Hygiene- und Besuchsregeln, Zugangskontrollen, Bettenbelegung – diese und viele weitere Themen wurden in mittlerweile 160 Sitzungen des Krisenstabs diskutiert und die jeweils erforderlichen Maßnahmen für das LMU Klinikum beschlossen. Unter der Leitung des Ärztlichen Direktors traf sich der Krisenstab, zusammengesetzt aus den wesentlichen Entscheidungsträgern in Medizin und Verwaltung, in der Hochphase zunächst täglich, später wöchentlich und er tritt bis heute in größeren zeitlichen Abständen zur Bewertung der Lage zusammen. Unterstützt wird der Krisenstab vom Pandemieboard, einem Gremium mit insgesamt sieben Arbeitsgruppen. Hier erarbeiten die Spezialisten die fachlichen Details für Handlungskonzepte und Prozesse, die anschließend dem Krisenstab zur Entscheidung vorgelegt werden. Ein großes Thema war z.B. der Aufbau und Betrieb des Impfzentrums für die Mitarbeitenden. Ende Dezember 2020 konnten die ersten Impfdosen verabreicht werden. Rund 40.000 waren es mit Erst-, Zweit- und Auffrischungsimpfungen bis zur Einstellung des Impfzentrums im Frühjahr 2022. Die Impfquote bei der Belegschaft liegt bei rund 95 Prozent. Inzwischen hat der Betriebsärztliche Dienst die Impfung der Mitarbeitenden übernommen.

Forschung

Besondere Aufmerksamkeit erhielt im Jahr 2022 die Entwicklung eines Nasensprays zur Immunisierung gegen das SARS-CoV2-Virus. Statt einer Corona-Schutzimpfung mittels einer Spritze soll künftig ein Spray für die Nase denselben Effekt haben. Das Projekt namens „Zell-Trans“ führt ein Team um Prof. Joseph Rosenecker von der Kinderklinik am Dr. von Haunerschen Kinderspital durch und wird vom Bundesforschungsministerium mit 1,7 Millionen Euro gefördert. Bis zu einer möglichen Anwendung sind aber noch einige Jahre Forschungsarbeit zu leisten.
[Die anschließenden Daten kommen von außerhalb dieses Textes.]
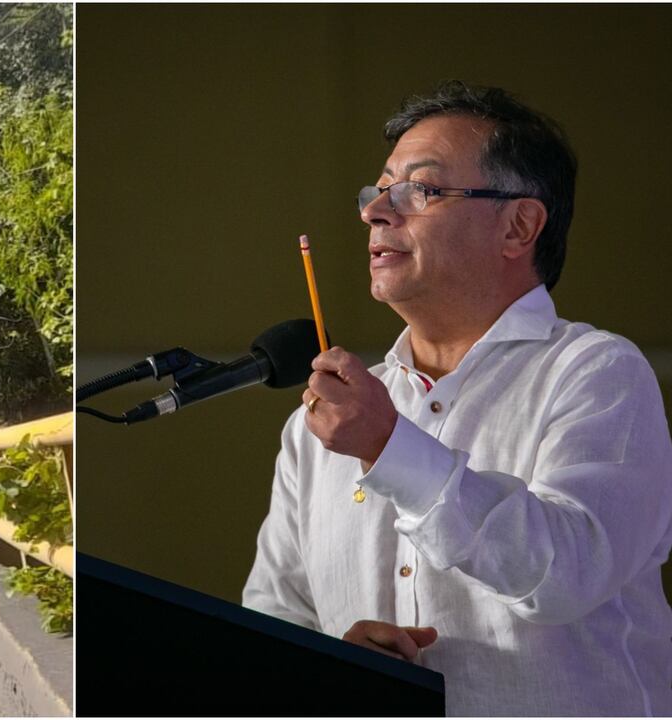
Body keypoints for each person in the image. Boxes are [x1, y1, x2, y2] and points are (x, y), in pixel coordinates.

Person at [243, 81, 672, 716]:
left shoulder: (596, 372)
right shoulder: (325, 420)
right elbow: (274, 619)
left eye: (420, 189)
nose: (376, 212)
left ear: (519, 225)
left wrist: (390, 448)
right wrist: (336, 663)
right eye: (379, 189)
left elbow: (566, 574)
Bei der Verbundforschung im Rahmen des Netzwerks Universitätsmedizin (NUM) waren und sind das LMU Klinikum und die Medizinische Fakultät insgesamt in rund 250 Projekten mit COVID-19-Fokus involviert. Inzwischen sind die zwölf Projekte der ersten Förderphase abgeschlossen oder sind in neue Projekte übergegangen. Seit Beginn der Corona-Pandemie veröffentlichten die Wissenschaftler:innen der Medizinischen Fakultät und des Klinikums der LMU 740 Publikationen zum Thema COVID-19. Nähere Informationen zur zweiten Förderphase sind im Internet zu finden unter Netzwerk Universitätsmedizin | 2. Förderphase (lmu-klinikum.de)

Zahlen und Fakten

Insgesamt wurden 6.014 COVID-19-Patienten seit der Aufnahme des ersten Patienten Ende Februar 2020 bis Mitte Januar 2023 behandelt. Nicht gezählt werden hier die z.B. in der Notaufnahme gesehenen und positiv getesteten Patienten, die nach einer Erstversorgung wieder nach Hause entlassen worden sind. Männer waren mit 54 % etwas häufiger unter den Patienten vertreten als Frauen. 935 Patienten (16 %) mussten auf Intensivstationen behandelt werden, 231 verstarben. Insgesamt verstarben am LMU Klinikum 471 von 6.014 Patienten (Stand: 16.01.2023).

Eine umfangreiche Dokumentation zur Corona-Pandemie am LMU Klinikum im ersten Jahr (2020) bietet das Heft „Pandemie“ aus der Reihe Leitgedanken & Perspektiven.